MnO₄^- + 8H⁺ + 5e^- = Mn²⁺ + 4H₂O
Fe²⁺ = Fe³⁺ + 1e^-   // x5

the balanced equation is

MnO₄^- + 5Fe²⁺ + 8H⁺ = Mn²⁺ + 5Fe³⁺ + 4H₂O


I don't understand why there is KMnO₄ not just MnO₄ (In the exercise question).


Is that right?
^{0.01522 moles}/_{0.0126 L} x 0.0126L ≈ 0.0002 = 2x10^-4 moles

Still no idea what to do next...

[Borek]

I don't understand why there is KMnO₄ not just MnO₄ (In the exercise question).

How are you going to prepare solution containing just MnO₄^-? It has to contain some counterion.

Is that right?
^{0.01522 moles}/_{0.0126 L} x 0.0126L ≈ 0.0002 = 2x10^-4 moles

No. Basically you multiplied and divided by the same number, so it canceled out.

To speed things up, see here:

http://www.titrations.info/titration-calculation

[Guilo]

Hey Borek,

I made mistake. Please confirm if everything is right for each answer:

The initial mass of an unknown sample containing iron (II) is 0.512 g.
12.6 mL of 0.01522 M KMnO4 is required to titrate the unknown to the endpoint.

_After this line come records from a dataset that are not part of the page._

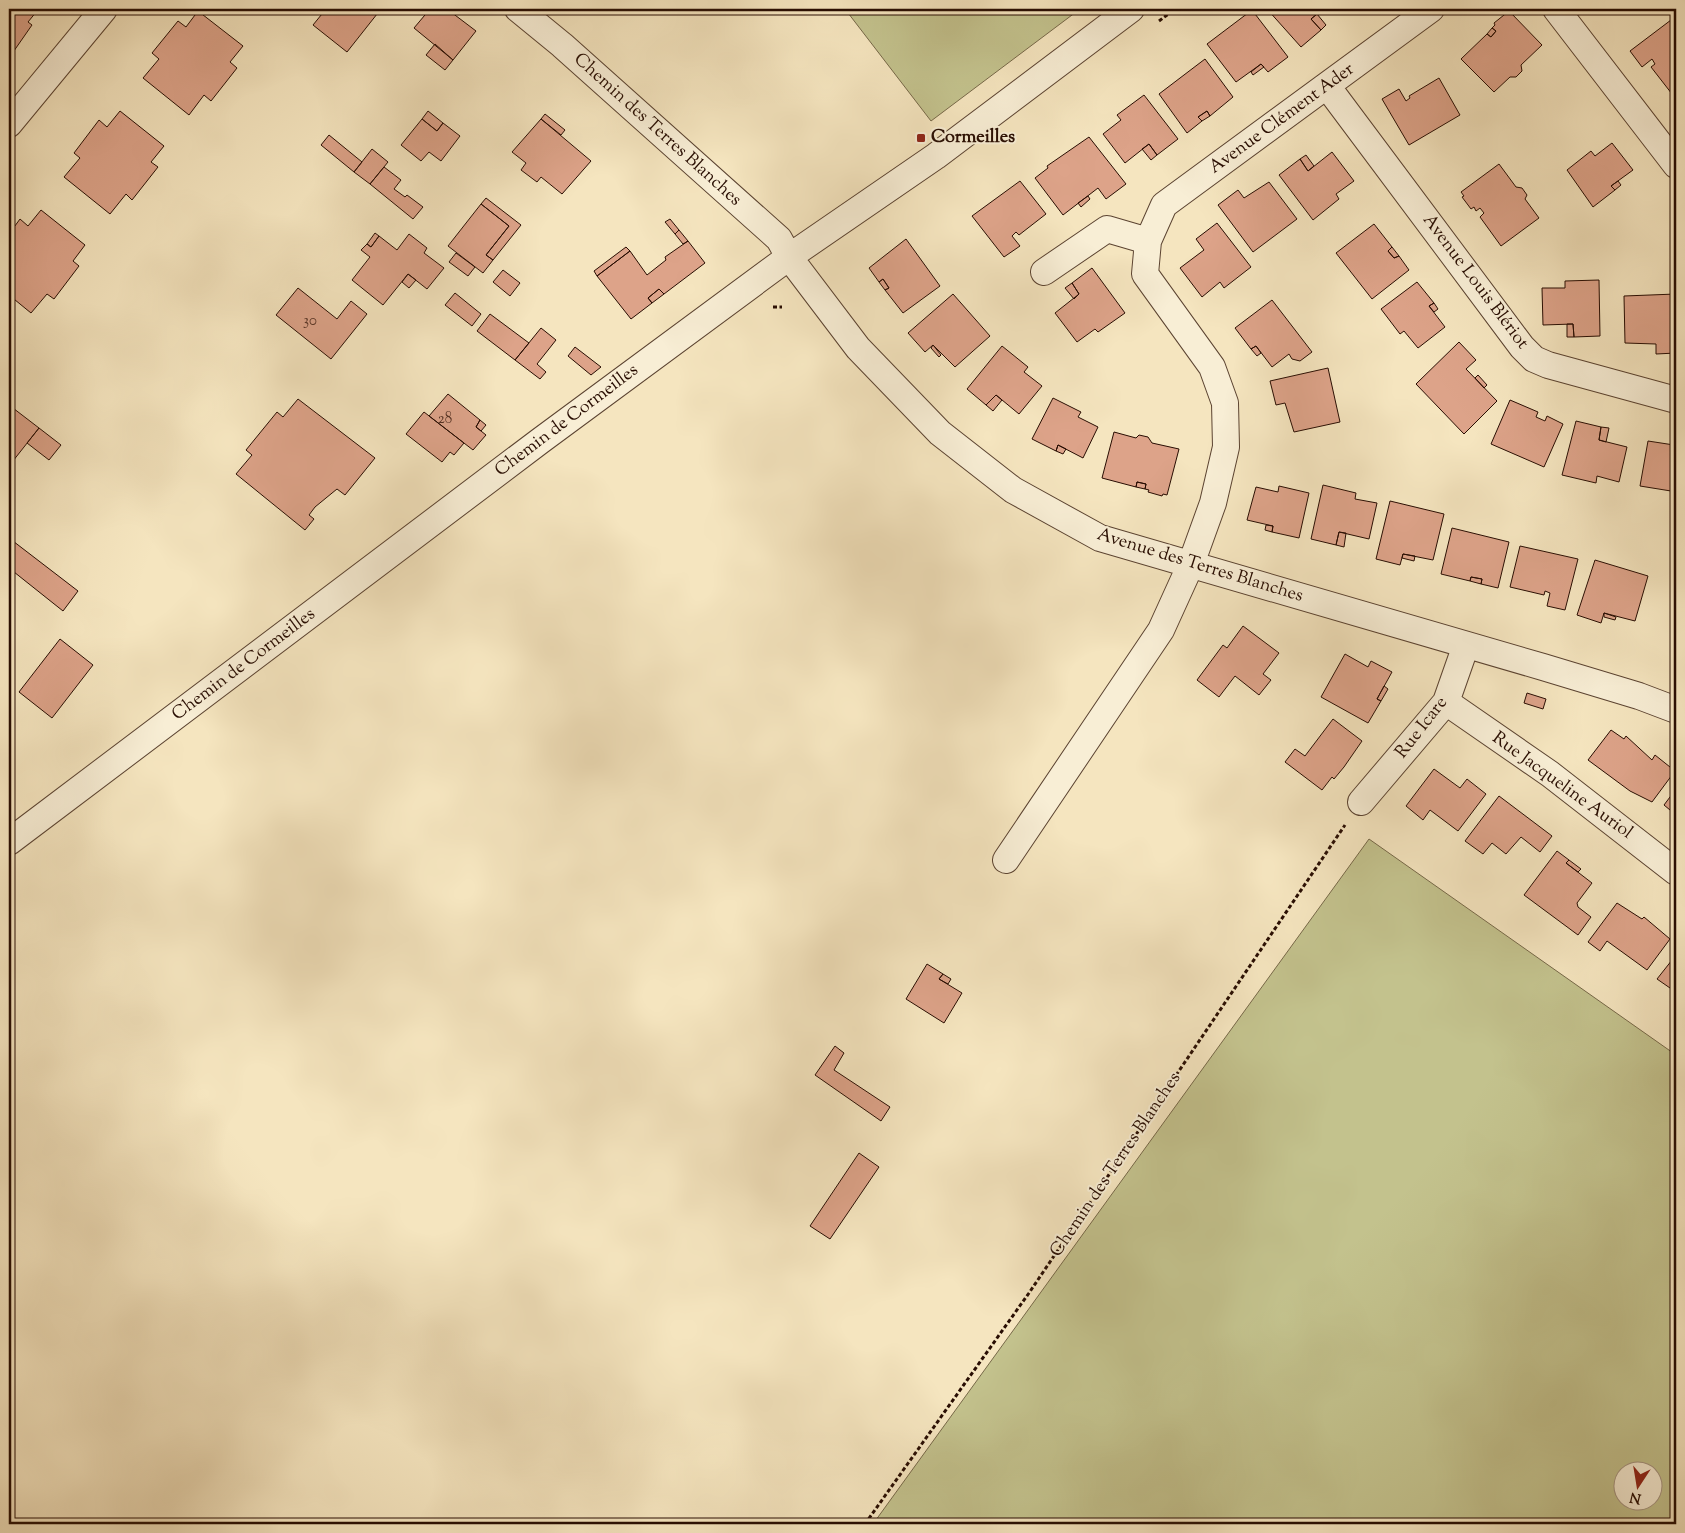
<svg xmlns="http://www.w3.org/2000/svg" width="1685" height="1533" viewBox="0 0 1685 1533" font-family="'Sorts Mill Goudy',serif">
	<rect width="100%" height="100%" fill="#f5e5bf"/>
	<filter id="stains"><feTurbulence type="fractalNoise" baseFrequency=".004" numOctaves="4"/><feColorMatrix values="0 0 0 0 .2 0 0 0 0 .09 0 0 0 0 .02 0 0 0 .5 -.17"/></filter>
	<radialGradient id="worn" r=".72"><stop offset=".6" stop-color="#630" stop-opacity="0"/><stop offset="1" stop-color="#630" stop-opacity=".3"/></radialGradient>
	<path fill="#c3c28d" stroke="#766848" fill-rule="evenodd" d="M845 9H1080L931 121Z
		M1369 839 1676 1055V1524H873ZM1622 1470H1652V1500H1622Z"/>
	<path fill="#dda389" stroke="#280d02" d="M9 9H34L37 11 28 22 32 25 9 58Z
		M326 9H381L347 52 313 25Z
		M430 9H447L476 31 453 60 414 28Z
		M1267 9H1323L1311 19 1321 30 1301 47Z
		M1252 10 1288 57 1268 72 1261 64 1236 82 1207 44Z
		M198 11 243 46 230 62 237 68 211 101 204 95 189 115 143 78 159 59 152 53 178 21 186 27Z
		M1509 11 1542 45 1521 65 1522 71 1516 77H1510L1494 92 1461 59 1487 34 1491 37 1496 31 1492 28 1495 25 1494 23Z
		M1317 14 1326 25 1321 30 1311 19Z
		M1671 20 1676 27V91L1672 94 1651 67 1655 64 1652 59 1642 67 1630 51Z
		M1492 28 1496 31 1491 37 1487 34Z
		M435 44 453 60 445 70 426 55Z
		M1205 59 1233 97 1210 116 1207 111 1198 117 1202 121 1187 133 1159 94Z
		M1261 64 1264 67 1253 75 1251 72Z
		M1439 78 1460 115 1409 145 1382 99 1399 89 1406 101 1410 98 1409 96Z
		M1144 95 1178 139 1157 155 1149 144 1125 163 1103 134 1121 120 1117 115Z
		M120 111 164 146 151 162 158 167 132 200 126 194 110 214 64 177 80 158 74 153 99 120 107 127Z
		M428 111 443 123 437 131 422 119Z
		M1207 111 1210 116 1202 121 1198 117Z
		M545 114 565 130 561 135 541 119Z
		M422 119 437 131 443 123 460 136 441 161 429 152 421 161 401 145Z
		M541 119 591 161 562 194 541 177 537 182 521 170 526 163 512 152Z
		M329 135 362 162 354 172 321 145Z
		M1089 137 1126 184 1106 199 1098 188 1063 215 1035 178 1048 168 1047 166Z
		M1612 143 1633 170 1611 186 1615 190 1593 207 1567 170 1591 151 1595 156Z
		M1149 144 1157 155 1151 160 1142 149Z
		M372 149 388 162 370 184 354 172Z
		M1332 152 1354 181 1336 194 1339 199 1313 220 1279 175 1300 159 1308 171Z
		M1306 155 1314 166 1308 171 1300 159Z
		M1499 164 1516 187 1522 188 1527 195 1525 199 1539 218 1501 246 1480 217 1484 213 1480 208 1476 211 1474 207 1471 209 1462 197 1464 196 1461 192Z
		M384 167 401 180 394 189 405 197 407 195 423 207 413 219 370 184Z
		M1020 181 1046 214 1019 235 1016 232 1012 236 1020 246 1004 257 972 216Z
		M1618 181 1621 185 1615 190 1611 186Z
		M1269 182 1297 219 1253 252 1218 205 1238 190 1244 198Z
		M1088 196 1090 199 1081 207 1078 203Z
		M486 198 521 225 493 260 486 255 509 226 481 204Z
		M481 204 509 226 486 255 493 260 483 273 448 246Z
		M41 210 85 245 73 261 79 266 54 299 47 294 31 313 9 295V234L20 219 28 226Z
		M670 219 679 230 675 234 665 222Z
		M1217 223 1251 267 1224 288 1220 282 1202 297 1180 268 1204 250 1196 239Z
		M1374 224 1392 247 1388 251 1394 258 1399 256 1409 270 1372 299 1336 253Z
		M679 230 688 241 683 244 675 234Z
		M375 233 379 236 371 247 367 244Z
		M409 234 427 248 424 253 444 268 427 289 408 274 383 305 352 280 370 257 361 250 367 244 371 247 379 236 397 250Z
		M906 239 940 286 903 313 885 290 889 288 883 279 879 282 869 268Z
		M688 241 705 263 664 294 659 289 648 298 652 303 631 319 597 276 630 251 647 275 666 260 665 257Z
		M626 247 630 251 597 276 594 271Z
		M1392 247 1399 256 1394 258 1388 251Z
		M456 253 475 267 468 276 449 262Z
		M1092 268 1125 313 1098 332 1095 329 1077 342 1055 313 1079 294 1072 283Z
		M503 270 520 283 510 296 493 282Z
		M408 274 416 280 409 288 402 282Z
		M883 279 889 288 885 290 879 282Z
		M1599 280 1600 336 1574 337 1573 324 1543 325 1542 288H1565V281Z
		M1417 282 1434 303 1429 306 1445 327 1418 348 1404 331 1400 334 1381 309Z
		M1072 283 1079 294 1074 299 1065 288Z
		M298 288 337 319 351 301 367 314 331 359 276 315Z
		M659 289 664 294 652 303 648 298Z
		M455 293 481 314 472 326 445 305Z
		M953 294 990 336 955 367 933 345 925 352 908 333Z
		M1676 294V353L1656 354V344L1625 343 1624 296Z
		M1272 300 1312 352 1300 361 1292 359 1289 354 1272 367 1256 346 1251 349 1235 328Z
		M1434 303 1438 309 1434 312 1429 306Z
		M490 314 529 343 515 360 477 331Z
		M1567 324H1573L1574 337H1567Z
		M541 328 556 340 537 364 546 372 540 379 515 360Z
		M1459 342 1476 360 1466 369 1497 401 1464 434 1416 384Z
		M933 345 941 355 939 357 931 348Z
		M1002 346 1028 367 1024 372 1042 386 1019 414 996 395 986 405 967 389Z
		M1256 346 1261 353 1257 356 1251 349Z
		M575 347 601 367 591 375 568 356Z
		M1328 368 1340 422 1294 432 1285 403 1276 405 1270 381Z
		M1478 375 1487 385 1484 388 1475 378Z
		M448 394 480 420 476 427 486 435 473 450 429 416Z
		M996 395 1002 400 993 411 986 405Z
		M1053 398 1081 412 1078 417 1098 427 1083 458 1058 445 1056 451 1032 439Z
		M298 399 375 458 345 495 337 489 315 507 309 515 314 519 305 530 236 474 252 455 246 450 277 412 283 417Z
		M1510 400 1538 412 1536 417 1545 421 1547 416 1563 424 1544 467 1491 444Z
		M9 405 39 428 9 466Z
		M424 412 464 443 454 455 450 452 442 462 406 434Z
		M480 420 486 425 481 431 476 427Z
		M1576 421 1601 427 1599 440 1627 447 1619 482 1597 476 1596 483 1562 475Z
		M1601 427 1609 428 1606 442 1599 440Z
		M39 428 61 445 49 460 27 443Z
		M1114 432 1136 438 1139 435 1148 437 1152 443 1179 449 1167 495 1163 494 1162 496 1148 492 1149 490 1145 489 1146 484 1137 482 1136 487 1102 478Z
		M1648 441 1674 445 1673 451H1676V486L1672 485 1671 491 1640 486Z
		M1058 445 1066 449 1063 454 1056 451Z
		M1137 482 1146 484 1145 489 1136 487Z
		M1323 485 1356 493 1355 499 1377 503 1369 539 1339 532 1336 545 1311 539Z
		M1279 486 1309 493 1299 538 1272 532 1273 526 1247 520 1256 487 1278 492Z
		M1390 501 1444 514 1433 560 1403 554 1400 565 1376 559Z
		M1266 525 1273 526 1272 532 1265 530Z
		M1452 528 1509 542 1498 588 1481 584 1482 579 1471 577 1470 581 1441 574Z
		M1339 532 1346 533 1344 547 1336 545Z
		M9 538 78 591 63 611 9 568Z
		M1520 546 1578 559 1565 610 1547 606 1550 593 1545 591 1544 595 1510 587Z
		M1403 554 1415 556 1414 561 1402 558Z
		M1595 560 1648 576 1635 621 1604 613 1601 623 1577 615Z
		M1471 577 1482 579 1481 584 1470 581Z
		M1604 613 1616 617 1615 620 1604 617Z
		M1243 626 1279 653 1263 674 1271 680 1259 695 1235 676 1219 697 1197 680 1223 645 1227 648Z
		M60 639 93 665 52 718 19 692Z
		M1345 654 1368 667 1371 661 1392 672 1377 699 1381 701 1368 723 1321 697Z
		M1384 686 1388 689 1381 701 1377 699Z
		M1527 693 1546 699 1543 709 1524 703Z
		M1333 719 1362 741 1344 767 1334 779 1332 777 1322 790 1285 762 1295 749 1305 756Z
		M1611 730 1624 739 1626 736 1652 760 1655 755 1675 771 1652 802 1630 791 1588 760Z
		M1434 769 1460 788 1467 779 1486 794 1458 831 1430 810 1423 820 1406 806Z
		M1676 789V815L1664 805Z
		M1499 796 1552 836 1540 852 1521 837 1506 854 1492 843 1483 854 1465 841Z
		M1557 851 1569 860 1566 863 1592 883 1577 903 1578 907 1591 917 1578 935 1524 895Z
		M1569 860 1581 869 1578 872 1566 863Z
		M1617 903 1642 919 1644 917 1670 939 1647 970 1607 941 1600 951 1588 942Z
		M1676 955V980L1670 988 1657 979Z
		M927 964 943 974 939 979 962 993 944 1023 906 999Z
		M943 974 951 979 948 984 939 979Z
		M835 1046 844 1053 834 1070 890 1107 881 1121 815 1075Z
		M859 1153 879 1167 830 1239 810 1226Z"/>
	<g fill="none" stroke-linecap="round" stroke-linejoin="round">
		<defs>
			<path id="street" d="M518 9 562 45 779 239 789 257 858 348 940 433 1013 490 1100 538 1543 667 1639 696 1676 710
				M1556 9 1676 165
				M1327 86 1522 347 1534 359 1548 365 1676 400
				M9 124 104 9
				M1044 272 1107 229 1148 241
				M1446 702 1550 774 1676 872
				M1361 802 1446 702 1466 645
				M9 842 540 441 789 257 936 156 1131 9
				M1006 860 1161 630 1191 564 1213 503 1226 447 1225 403 1212 367 1145 274 1148 241 1164 205 1431 9"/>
		</defs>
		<use href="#street" stroke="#5b4331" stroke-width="28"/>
		<path stroke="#280d02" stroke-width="3" stroke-dasharray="4 2.5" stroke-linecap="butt" d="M1159 21 1175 9
			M773 307H782
			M865 1524 1029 1293 1345 825"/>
		<use href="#street" stroke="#f8eed5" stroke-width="26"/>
	</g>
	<rect fill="#8f2418" stroke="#f8eed5" stroke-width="2" x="916" y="133" width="10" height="10" rx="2.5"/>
	<g text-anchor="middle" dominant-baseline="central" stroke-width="4" stroke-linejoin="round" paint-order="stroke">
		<g font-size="15" fill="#553224">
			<text x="310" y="321">30</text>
			<text x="445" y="419">28</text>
		</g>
		<g font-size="18" fill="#280d02" stroke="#f8eed5">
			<text transform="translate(1282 119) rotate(-36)">Avenue Clément Ader</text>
			<text transform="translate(657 130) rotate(42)">Chemin des Terres Blanches</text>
			<text transform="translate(1475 282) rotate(53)">Avenue Louis Blériot</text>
			<text transform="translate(567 421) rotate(-37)">Chemin de Cormeilles</text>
			<text transform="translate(1200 566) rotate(17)">Avenue des Terres Blanches</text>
			<text transform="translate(244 665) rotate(-37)">Chemin de Cormeilles</text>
			<text transform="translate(1422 728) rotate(-52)">Rue Icare</text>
			<text transform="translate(1562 786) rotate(36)">Rue Jacqueline Auriol</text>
			<text transform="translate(1116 1165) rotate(-56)">Chemin des Terres Blanches</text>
		</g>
		<g font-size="18" font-weight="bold" fill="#280d02" stroke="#f8eed5" text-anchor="start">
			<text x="931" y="138">Cormeilles</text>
		</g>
	</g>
	<rect width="1685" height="1533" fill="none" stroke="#f5e5bf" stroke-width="30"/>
	<rect x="10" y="10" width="1665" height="1513" fill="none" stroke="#280d02" stroke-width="2.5"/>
	<rect x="15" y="15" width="1655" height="1503" fill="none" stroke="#280d02"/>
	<g transform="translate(1638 1486) rotate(192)"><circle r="24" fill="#f8eed5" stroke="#a59481"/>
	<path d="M0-4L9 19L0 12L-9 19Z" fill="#8f2418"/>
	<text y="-8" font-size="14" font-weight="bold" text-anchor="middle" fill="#280d02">N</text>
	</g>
	<rect width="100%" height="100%" filter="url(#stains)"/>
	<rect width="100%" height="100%" fill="url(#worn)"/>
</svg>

a) How many moles of MnO4- were added?
^{0.01522 moles}/_{1 L} x 0.0126L ≈ 0.0002 = 2x10^-4 moles

b) How many moles of iron (II) must be present in the sample?
2x10^-4 x 5 = 0.001

c) How many grams of iron (II) must be present in the sample?
0.001 moles of Fe²⁺ x ^{56g Fe}/_{1 mole Fe} = 0.056g Fe

d) What is the percent of iron present in the sample?
^{0.056g Fe}/_{0.512 g unknown sample} x 100 = 10.9%

[Borek]

Never round down intermediate results - that is, report them rounded, but use fulls precision for calculations.

You are off by almost 2% (or almost 20%, depending on how you look at it) because of roundings, but the approach is correct.